Бедная дама так испугалась, что чуть не выскочила из своих белых сабо.
– Ой! Господин Брайт. Мне очень жаль. Я не заметила, что вы здесь.
– Да уж… Я здесь.
Нахмурив брови, она сказала:
– Вы ужасно выглядите.
По крайней мере, она говорила честно.
– Спасибо. Скорее всего, просто надо больше спать.
Она понизила голос до шепота.
– Простите. Замолкаю, чтобы вы могли поспать. Мне просто нужно измерить давление и температуру. Это займет всего минуту или две.
Я поблагодарил ее за тишину и закрыл глаза, хотя и сомневался, что вновь сумею заснуть. Моя голова уже по-новому перекраивала испытания дедушки Брайта, когда он находился в плену. Я вздрогнул, когда в голове возник образ девочек-близнецов в бочке с водой. Потом я увидел безликого человека, который прыгает со скалы, и бездушного охранника, нажимающего на курок пистолета. Я немного приоткрыл глаза и покосился на неподвижное тело Анны в кровати.

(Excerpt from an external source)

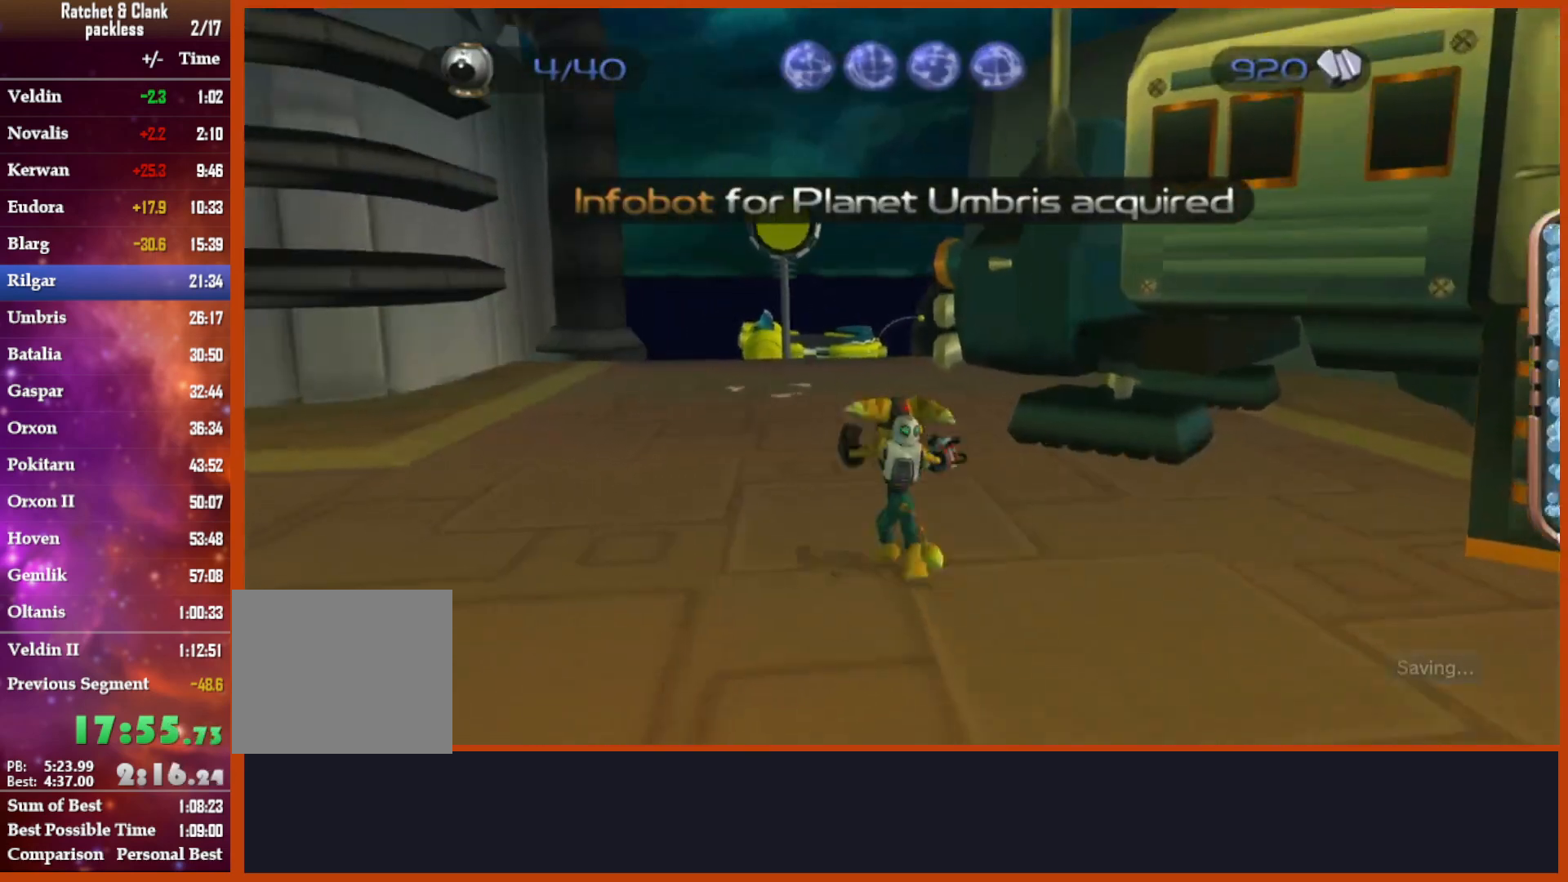
{"buttons": [], "left_stick": "up", "right_stick": "down", "events": [[83, "left_stick", "up"], [133, "CROSS", "up"], [133, "R1", "up"], [267, "left_stick", "center"], [300, "right_stick", "down"], [433, "left_stick", "up"]]}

Я представил себе, каково это, когда гигантский внедорожник врезается в тебя. Я подумал, было ли ей больно. Было ли ее тяжкое испытание быстрым, как выстрел нациста в голову, или она успела увидеть надвигающийся автомобиль еще до удара, как видел приближающуюся землю заключенный, которого столкнули в карьер?
– Почему мир так жесток? – совершенно неожиданно спросил я. Медсестра снова подпрыгнула, но не так высоко.
– Я создаю слишком много шума?
– Нет, вы все делаете хорошо. Я просто думаю вслух.
– Мне показалось, что вы собирались поспать.
– Не могу. Кроме того, она достаточно спит за нас обоих.
Внезапно именно у меня оказался дурацкий юмор. Женщина нахмурилась еще раз.
– Вы знаете, что в действительности она не…
– Спит? Да, мне говорили. Но это только объясняет главное, не так ли? Только в очень жестоком мире такая женщина, как она, вынуждена лежать в состоянии неопределенности и просто ждать.
Медсестра на мгновение внимательно посмотрела на Анну.
– А что она ждет?
Я покачал головой.
– Одному Богу известно. Ждет, когда откажут ее легкие? Ждет, когда остановится сердце? Ждет, когда кто-нибудь выдернет вилку из розетки? Я думаю, на самом деле это не имеет значения, исход один и тот же. И у меня это совершенно не укладывается в голове.
– Эх, – сказал голос позади нас. – Сейчас неподходящее время?